--- begin Stored rows ---

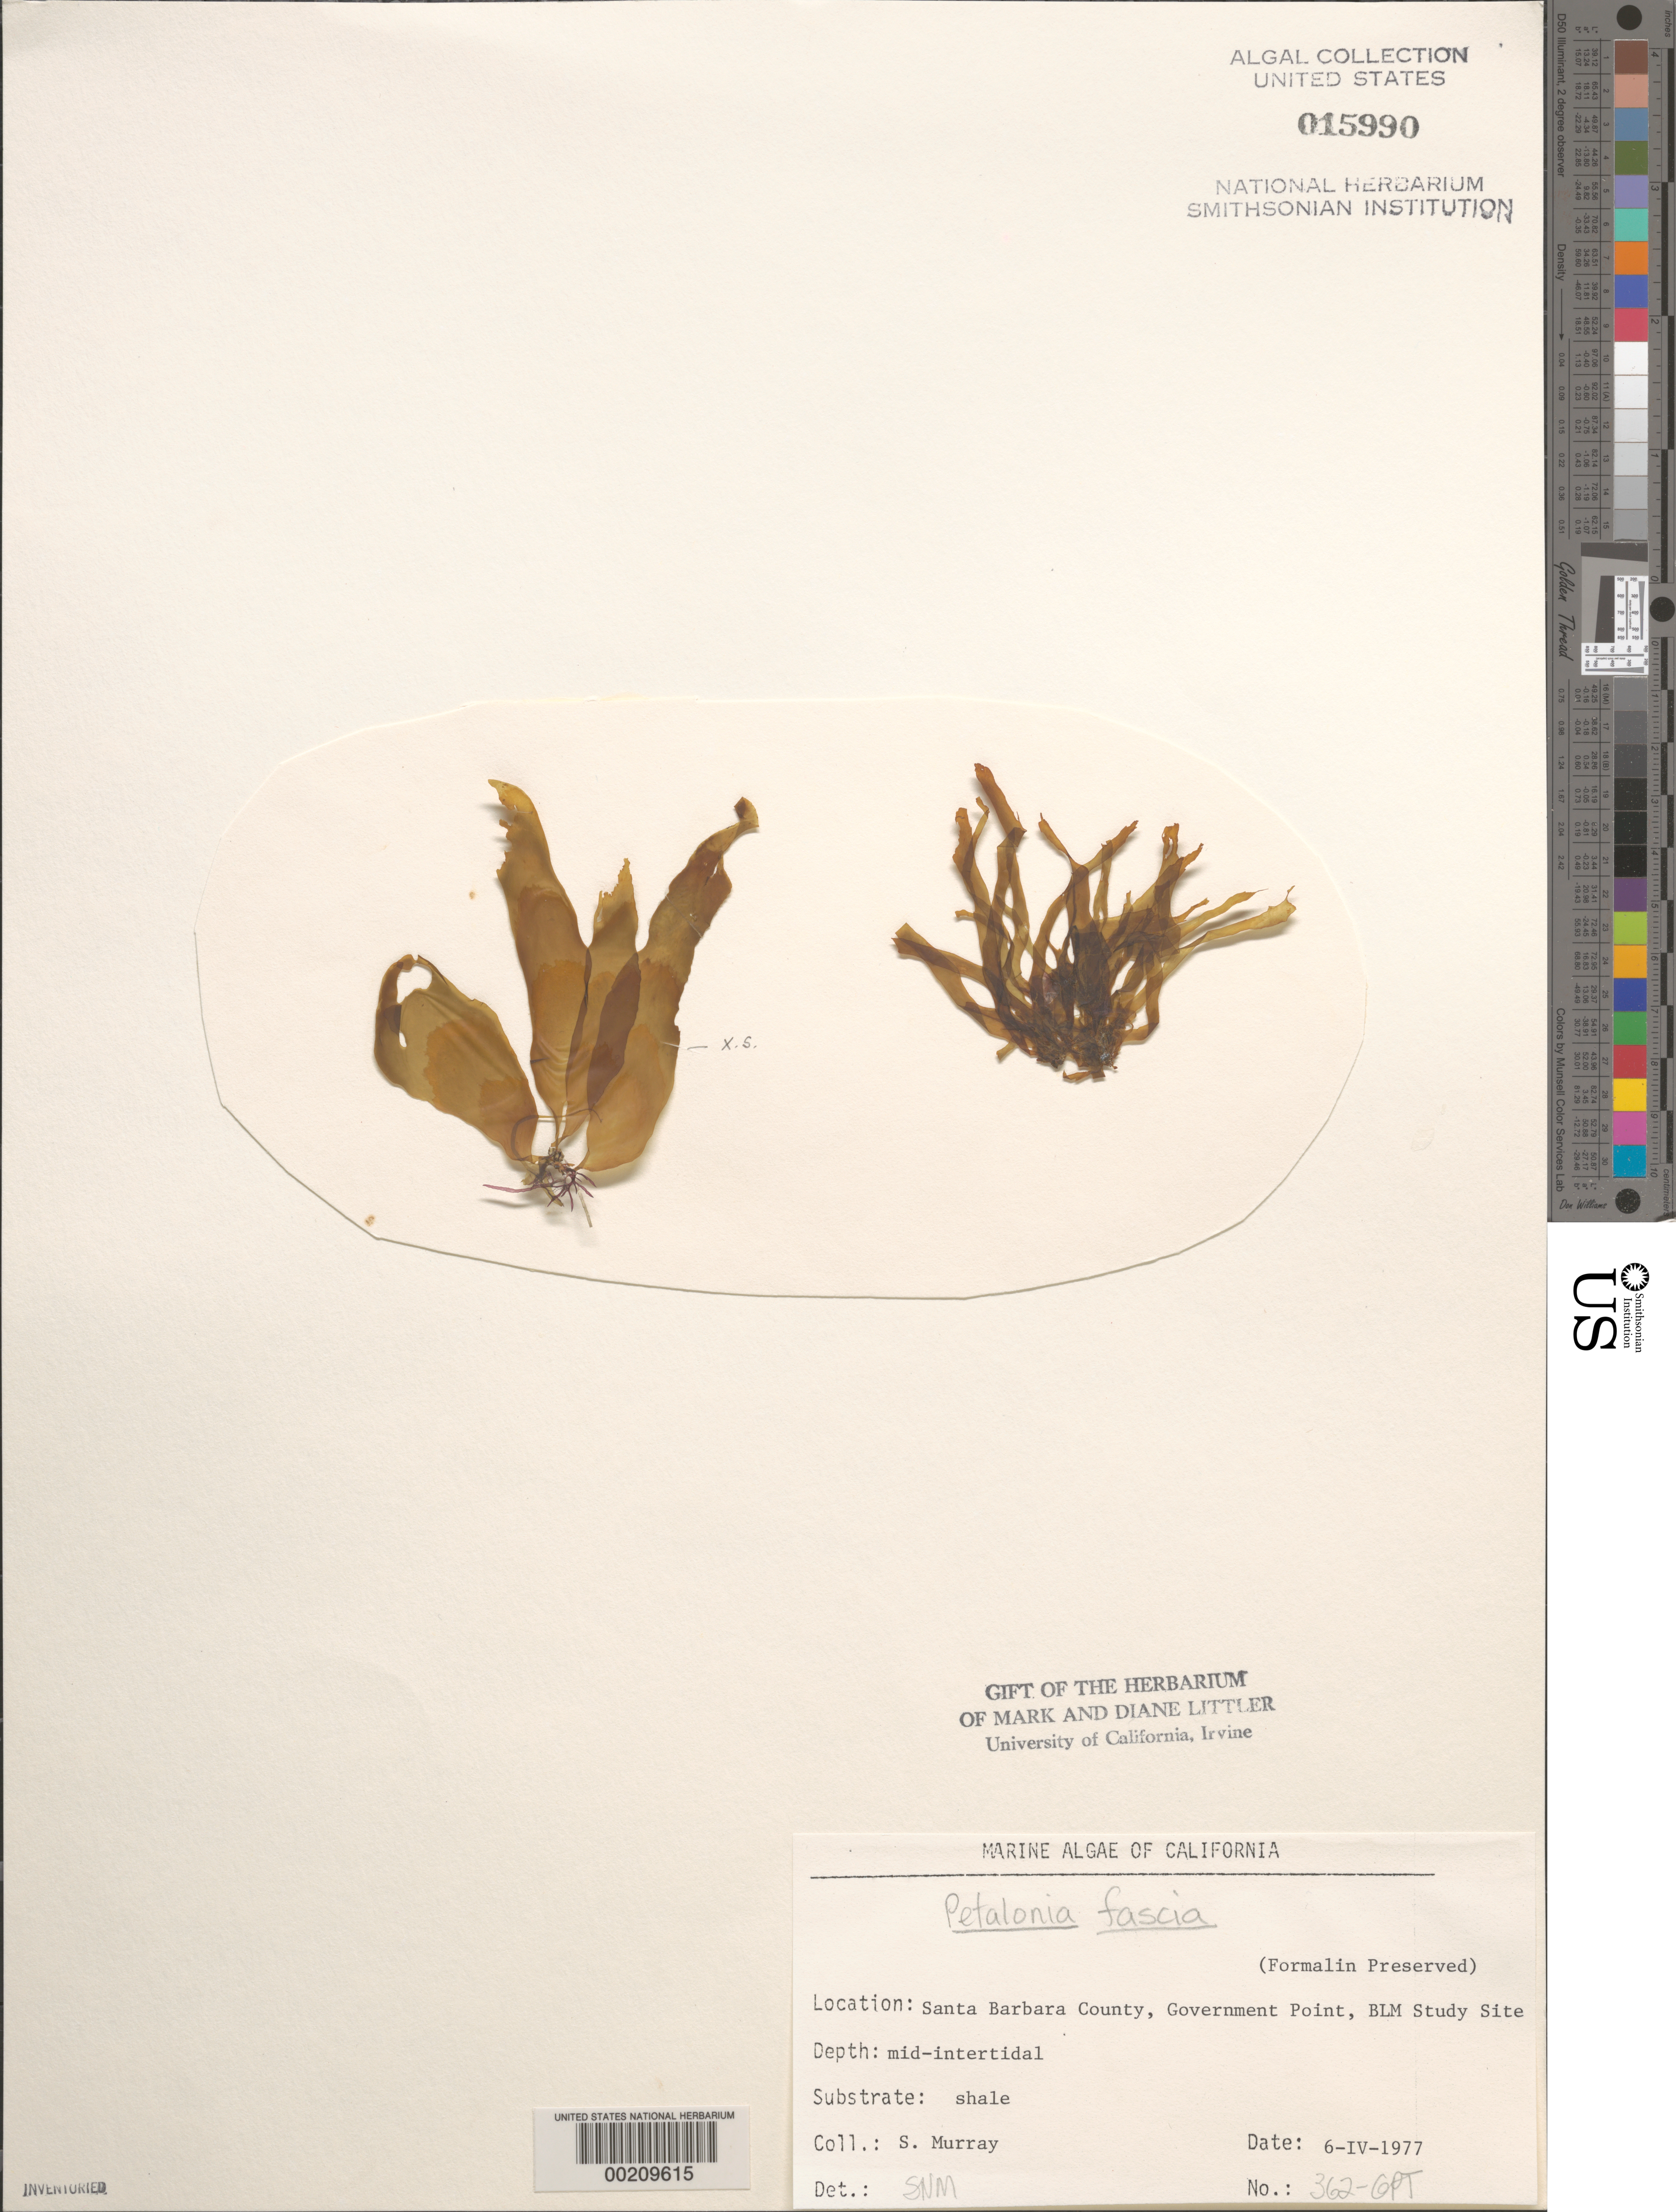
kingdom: Chromista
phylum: Ochrophyta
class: Phaeophyceae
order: Scytosiphonales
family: Scytosiphonaceae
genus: Petalonia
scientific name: Petalonia fascia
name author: (O.F. Müller) Kuntze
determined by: Murray, S. N.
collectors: S. N. Murray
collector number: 362-gpt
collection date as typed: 06 Apr 1977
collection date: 1977-04-06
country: United States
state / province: California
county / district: Santa Barbara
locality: Government Point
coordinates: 34 26'31"N, 120 24'06"W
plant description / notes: BLM-SOCALBIGHT Rocky Intertidal Survey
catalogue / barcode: US 15990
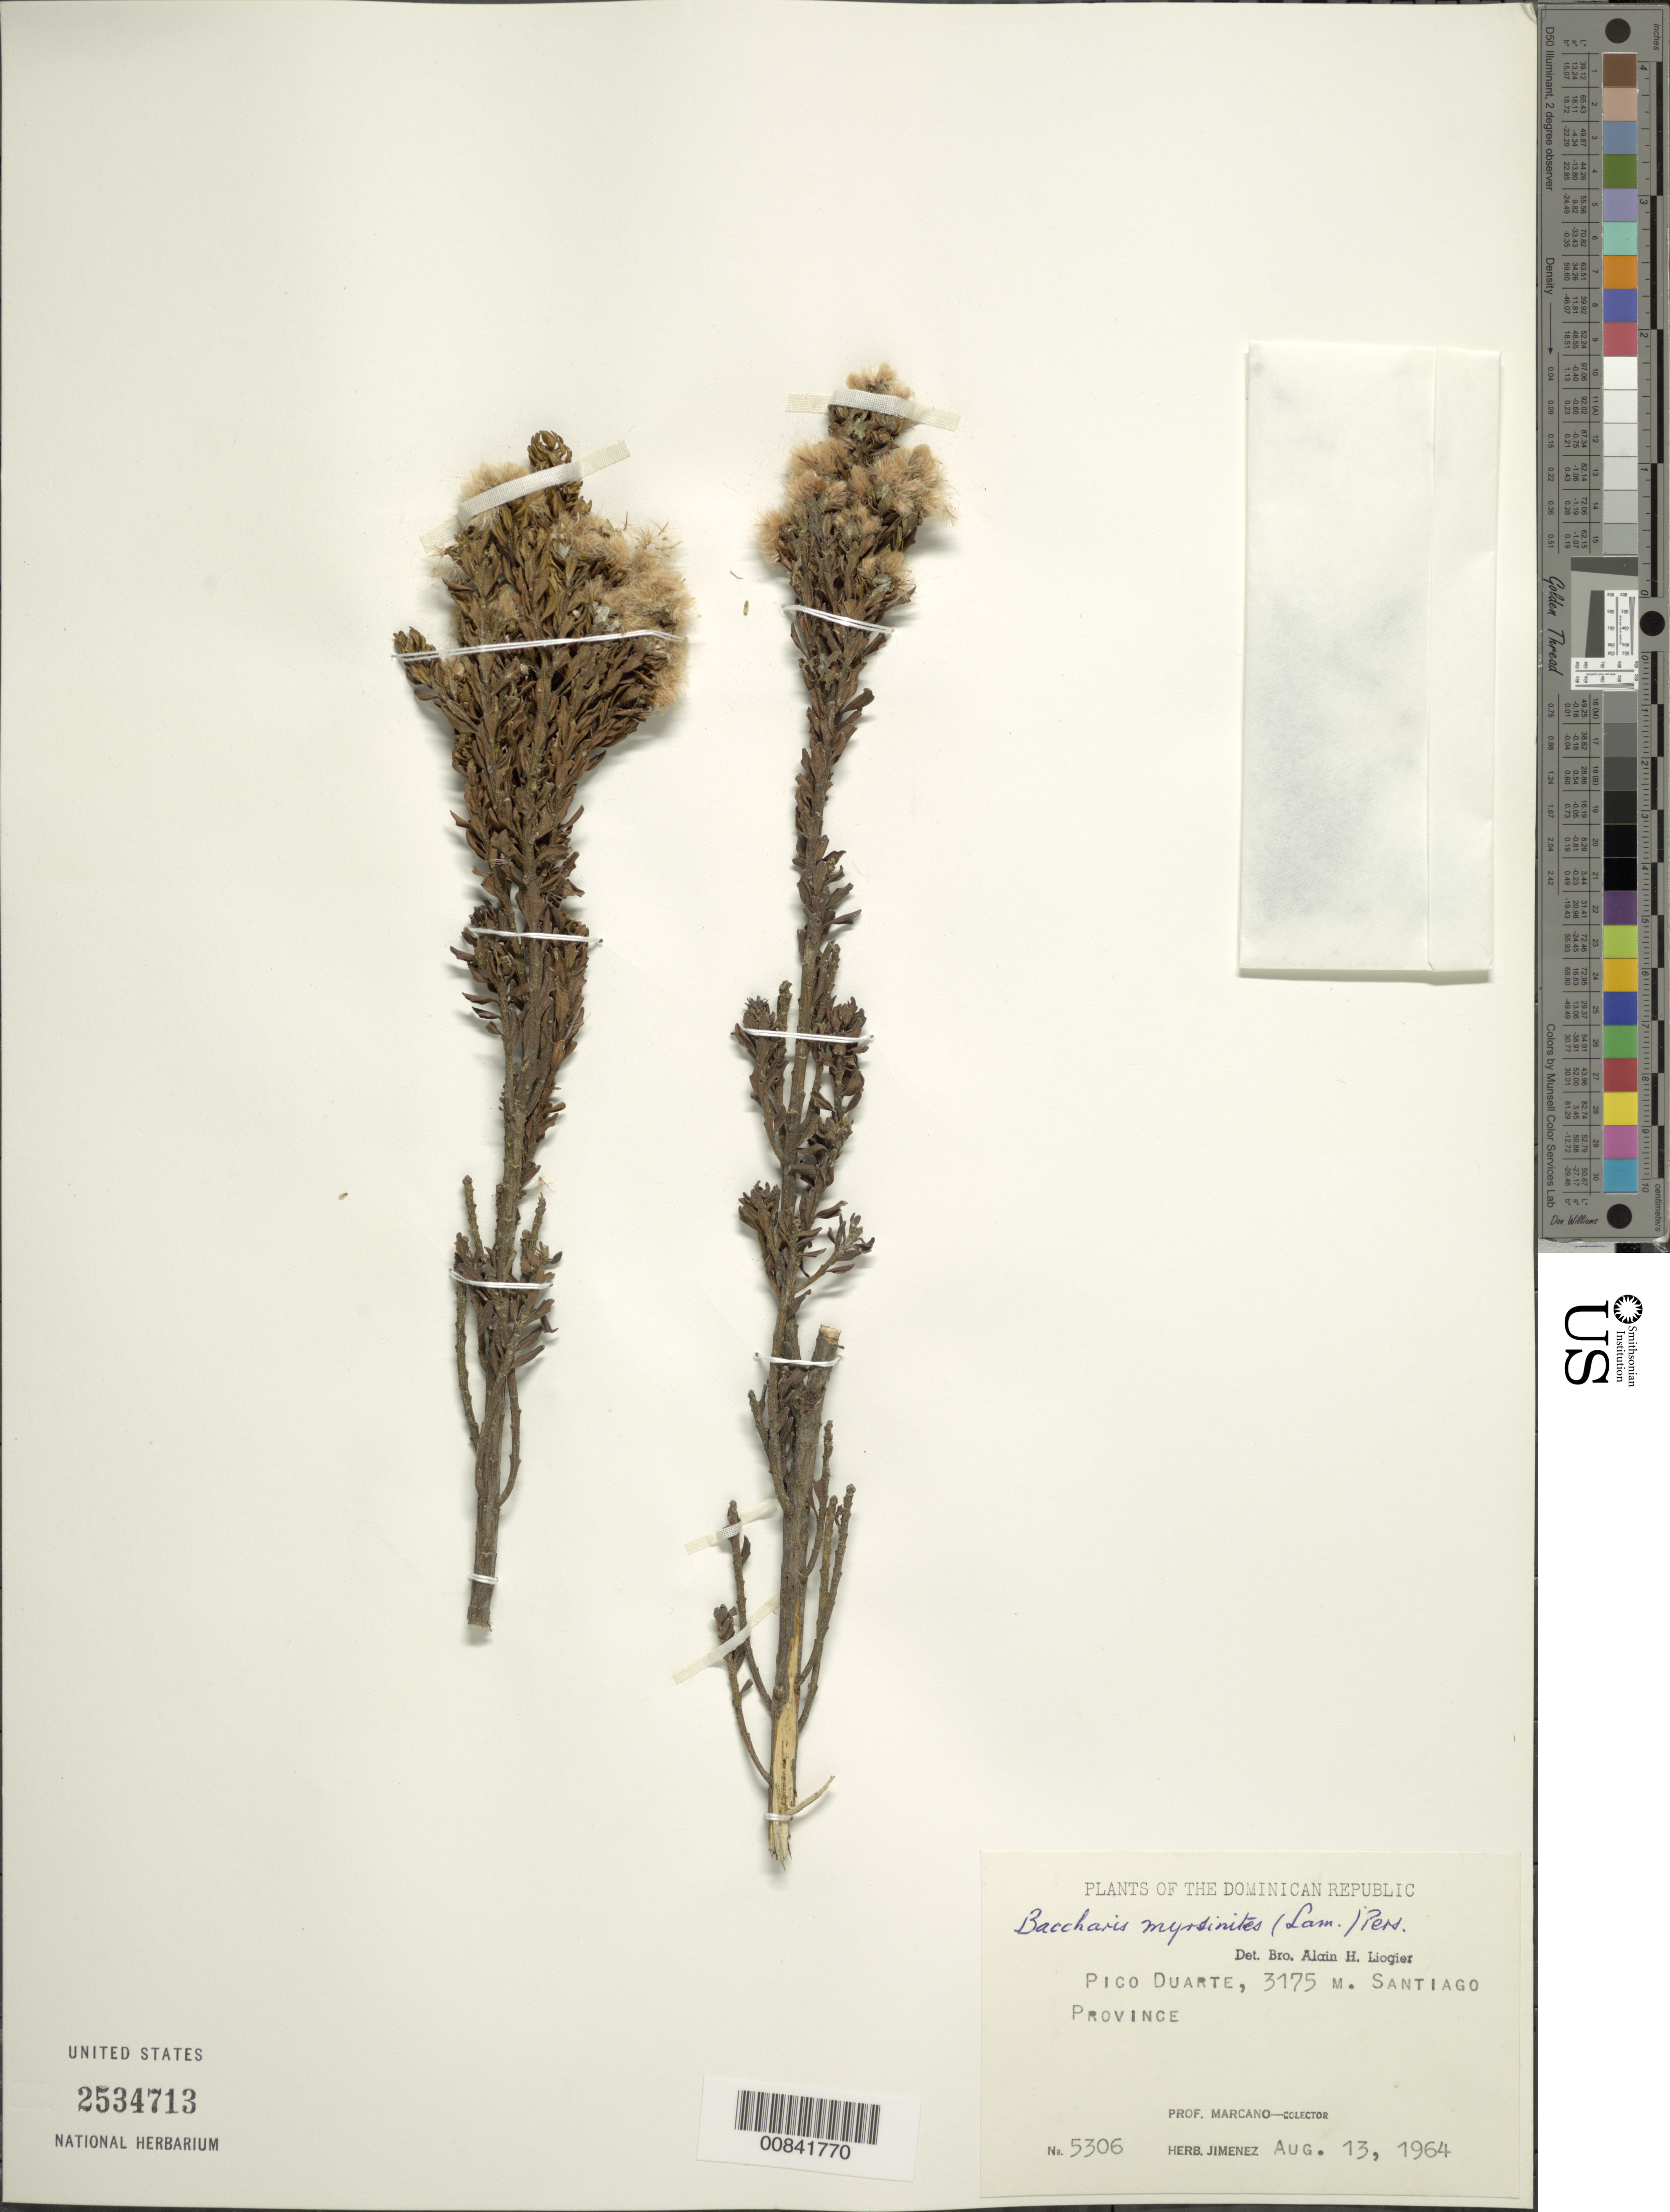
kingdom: Plantae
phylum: Tracheophyta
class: Magnoliopsida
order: Asterales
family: Asteraceae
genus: Baccharis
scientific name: Baccharis myrsinites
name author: Pers.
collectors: J. J. Jiménez Almonte & E. J. Marcano F.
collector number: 5306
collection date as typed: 13 Aug 1964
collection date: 1964-08-13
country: Dominican Republic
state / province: Santiago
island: Hispaniola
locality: Pico Duarte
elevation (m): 3175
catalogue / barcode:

--- end Stored rows ---

=== Short task ===
Take the lines from the one containing "name author: Pers." through the last line, switch "locality" to "site", and give back only those lines with everything else unchanged.

=== Answer to this exercise ===
name author: Pers.
collectors: J. J. Jiménez Almonte & E. J. Marcano F.
collector number: 5306
collection date as typed: 13 Aug 1964
collection date: 1964-08-13
country: Dominican Republic
state / province: Santiago
island: Hispaniola
site: Pico Duarte
elevation (m): 3175
catalogue / barcode:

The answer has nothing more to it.